**What is required:** Print exactly the lines below between the line holding "right hip: (1126, 555)" and the line holding "right shoulder: (594, 540)", inclusive, and nothing more.

(Data excerpts Opens)

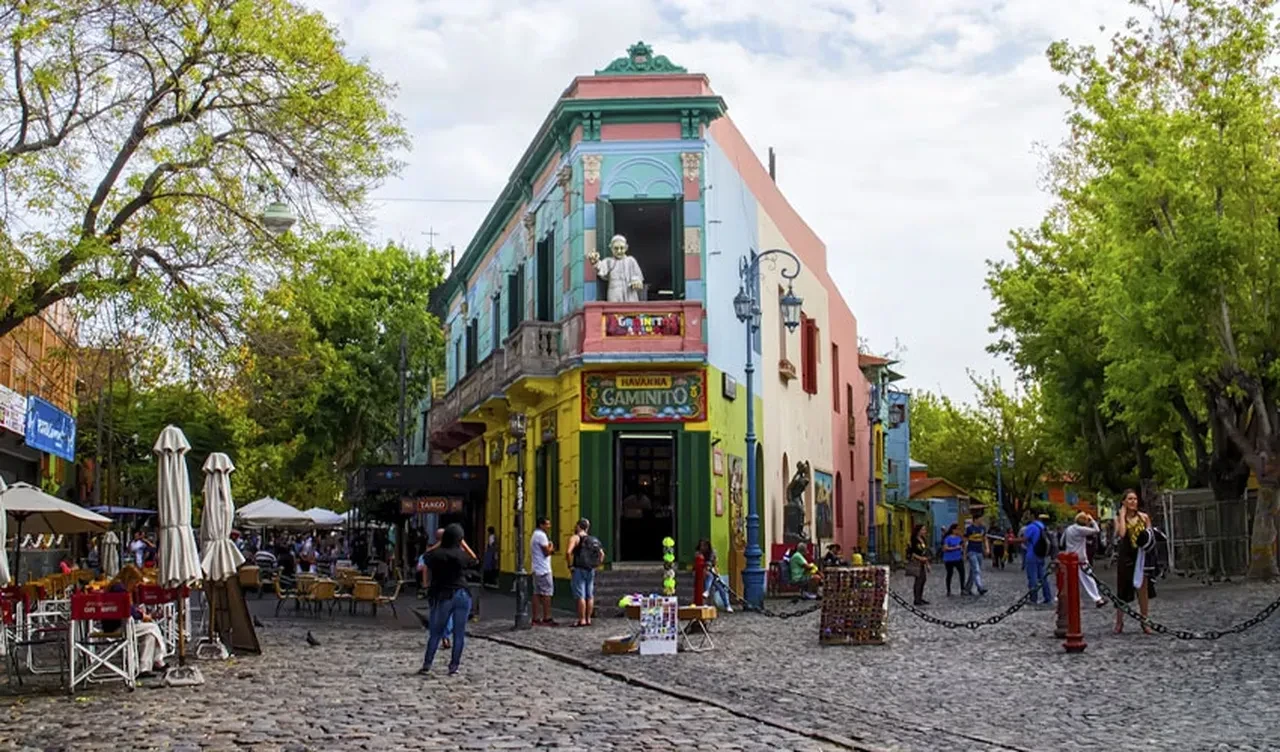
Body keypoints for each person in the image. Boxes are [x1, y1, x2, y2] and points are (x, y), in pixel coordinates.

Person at [418, 524, 475, 676]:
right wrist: (463, 544)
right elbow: (474, 559)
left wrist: (440, 543)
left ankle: (427, 664)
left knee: (436, 631)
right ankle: (454, 666)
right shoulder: (462, 555)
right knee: (459, 633)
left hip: (443, 595)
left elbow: (425, 556)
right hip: (462, 594)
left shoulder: (436, 555)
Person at [99, 565, 168, 676]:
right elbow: (128, 610)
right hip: (118, 627)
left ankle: (144, 668)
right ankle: (159, 659)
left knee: (149, 635)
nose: (136, 587)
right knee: (153, 627)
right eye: (135, 583)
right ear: (130, 579)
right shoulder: (119, 589)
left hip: (120, 625)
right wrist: (142, 616)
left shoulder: (116, 587)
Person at [1114, 489, 1157, 634]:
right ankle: (1119, 622)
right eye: (1130, 499)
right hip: (1126, 555)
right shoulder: (1120, 518)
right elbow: (1122, 533)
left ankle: (1145, 621)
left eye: (1135, 499)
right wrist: (1122, 515)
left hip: (1141, 555)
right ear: (1124, 502)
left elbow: (1150, 535)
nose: (1133, 502)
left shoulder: (1144, 517)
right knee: (1122, 589)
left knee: (1143, 589)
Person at [566, 518, 606, 627]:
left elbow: (568, 552)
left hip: (579, 568)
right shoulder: (594, 540)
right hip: (590, 569)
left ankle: (582, 619)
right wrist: (596, 564)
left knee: (580, 596)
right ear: (587, 528)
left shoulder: (575, 538)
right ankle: (588, 619)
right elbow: (602, 554)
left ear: (578, 526)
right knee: (590, 595)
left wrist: (570, 566)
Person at [1064, 512, 1106, 608]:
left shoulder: (1068, 529)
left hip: (1069, 556)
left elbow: (1062, 541)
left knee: (1068, 579)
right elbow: (1096, 530)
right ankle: (1097, 599)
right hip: (1080, 558)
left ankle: (1062, 597)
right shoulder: (1080, 530)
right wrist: (1092, 520)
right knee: (1088, 579)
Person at [1021, 514, 1054, 604]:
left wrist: (1011, 540)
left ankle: (1033, 598)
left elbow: (1024, 539)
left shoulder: (1031, 527)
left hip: (1032, 553)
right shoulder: (1042, 527)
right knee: (1043, 577)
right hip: (1041, 554)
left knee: (1032, 577)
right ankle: (1047, 597)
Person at [530, 517, 556, 625]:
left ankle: (536, 618)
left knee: (536, 593)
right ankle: (547, 617)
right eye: (547, 524)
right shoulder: (541, 536)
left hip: (536, 568)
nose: (549, 526)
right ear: (541, 525)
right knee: (547, 594)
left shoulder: (535, 535)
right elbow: (547, 552)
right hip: (543, 569)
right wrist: (551, 547)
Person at [695, 538, 732, 612]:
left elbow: (714, 563)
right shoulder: (698, 553)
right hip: (704, 574)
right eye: (701, 546)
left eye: (704, 545)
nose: (703, 547)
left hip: (713, 573)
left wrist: (710, 566)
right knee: (709, 576)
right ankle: (707, 592)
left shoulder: (712, 552)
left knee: (721, 589)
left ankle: (727, 605)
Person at [964, 514, 989, 596]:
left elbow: (985, 539)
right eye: (980, 519)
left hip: (979, 552)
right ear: (975, 519)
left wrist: (987, 548)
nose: (982, 521)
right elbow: (965, 541)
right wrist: (965, 553)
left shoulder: (982, 528)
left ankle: (967, 588)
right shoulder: (969, 529)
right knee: (976, 569)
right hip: (971, 551)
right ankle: (980, 587)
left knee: (973, 571)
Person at [907, 524, 931, 606]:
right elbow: (912, 553)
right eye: (923, 529)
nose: (925, 531)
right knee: (918, 580)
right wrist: (920, 558)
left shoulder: (923, 539)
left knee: (923, 579)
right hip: (916, 562)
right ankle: (916, 599)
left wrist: (927, 563)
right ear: (918, 531)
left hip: (923, 562)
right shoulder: (914, 540)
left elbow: (924, 552)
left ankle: (920, 597)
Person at [941, 524, 965, 596]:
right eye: (957, 529)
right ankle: (948, 590)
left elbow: (963, 545)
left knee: (962, 573)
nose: (958, 531)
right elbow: (945, 548)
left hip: (958, 558)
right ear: (953, 530)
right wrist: (955, 548)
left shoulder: (959, 538)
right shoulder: (947, 538)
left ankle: (962, 589)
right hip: (949, 559)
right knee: (949, 574)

(Data excerpts Closes)

**Finished exercise:**
right hip: (1126, 555)
right shoulder: (1120, 518)
right elbow: (1122, 533)
left ankle: (1145, 621)
left eye: (1135, 499)
right wrist: (1122, 515)
left hip: (1141, 555)
right ear: (1124, 502)
left elbow: (1150, 535)
nose: (1133, 502)
left shoulder: (1144, 517)
right knee: (1122, 589)
left knee: (1143, 589)
Person at [566, 518, 606, 627]:
left elbow: (568, 552)
left hip: (579, 568)
right shoulder: (594, 540)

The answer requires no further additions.